Sometimes the only way to get a point across is to satirise it.
Satire is always unfair, but that is why it gets under your skin and makes you think about issues in a different way.
Hopefully it can also sometimes be funny ... read on!

Wednesday, 21 December 2011

Pantomime comes to Durham...

The new Church Commissioners Pantomime opened to disappointed audiences in Durham last week.

With a plot straight from the pages of Peter Pan and Captain Hook, there have been all the usual pantomime jokes, but it seems that no-one is laughing.

Buccaneer Andreas 'Hook' Whittam Smith has crossed swords with Banker Jonathan Ruffer-Pan in a feast of ducking a diving, with cries of "Oh yes it is!" and "Oh not it isn't!" over a £15 million pound deal for the famous Zurburan paintings.

In the background Andrew 'Smee' Brown has played the conscientious side-kick whose pedigree in selling the Octavia Hill Estates down the river established him as the indispensable batman for the sword-wielding Captain.

According to Jonathan Ruffer, first the deal was on - then it wasn't.  Promises were quickly made, and were as quickly broken.  With so many twists and turns, poor Ruffer has been constantly having to watch his back with the audience crying "He's behind you!"  And in the end, the whole deal has fallen flat with tales of good eggs gone bad, and a decidedly unpleasant smell.

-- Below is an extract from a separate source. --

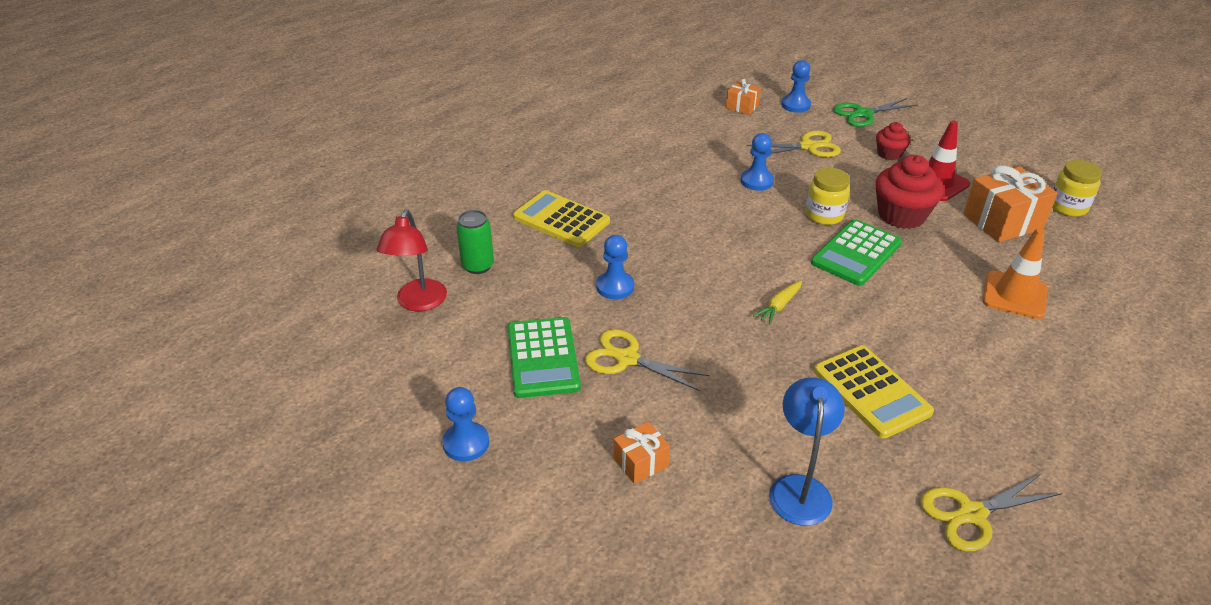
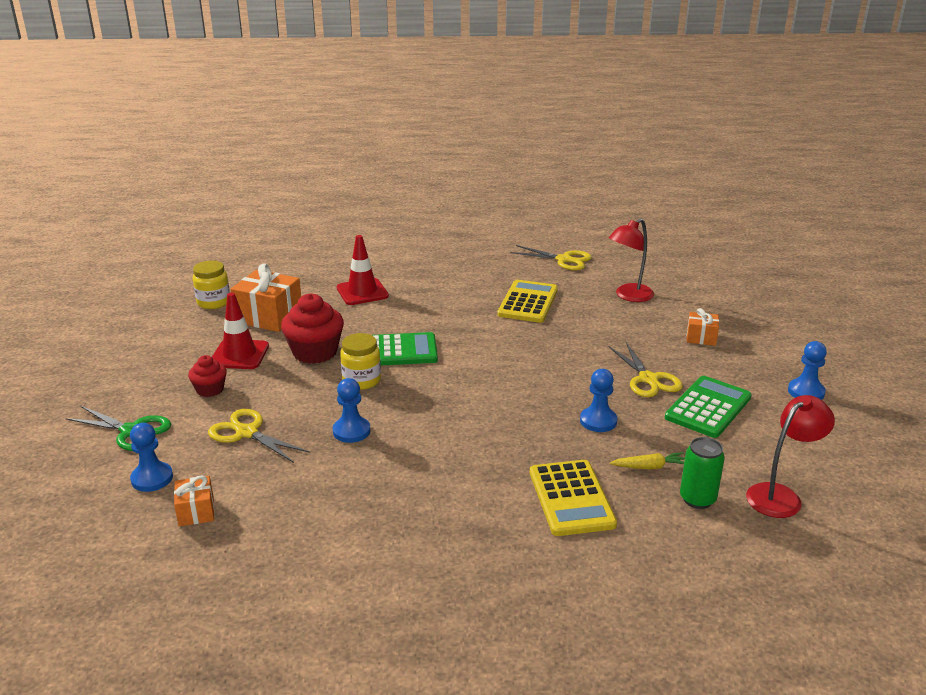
camera: 135 degrees left, 10 degrees down
yellow carrot [753,281,802,325] -> yellow carrot moved to [610,452,685,469]
blue lamp [769,377,845,526] -> red lamp [609,219,654,302]
orange traffic cone [982,228,1048,319] -> red traffic cone [337,235,389,305]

For those who have dealt with the Church Commissioners before, this is nothing new.  The Captain and his side-kick have been running the good ship Ecclesiastica like their own private fiefdom for some time as Jonathan Ruffer points out in his letter to the Church Times.  A combination of economic necessity, business confidentiality and complex legal winds have enabled them to tack against the wind of public opinion more than once in recent years.  It is not up to the Church of England how the Commissioners conduct their business.  Bishops are powerless, General Synod can only 'take note' of the Commissioners activities, and the church at large has to pick up the moral tab.

But this time, it would seem, when the music stopped the Commissioners have been left holding the baby and lost £15m in the process.  All that is missing is a Pantomime Dame - but then with all the Church of England clerics in their black and purple cassock dresses, perhaps there is no need for one.

So the Pantomime has turned into Tragedy with no-one smiling, not least the people of Bishops Auckland whose pride and joy is once again up for grabs to the highest bidder.  And this time it is the Banker who has come first in the ethical league table with the church falling some way behind.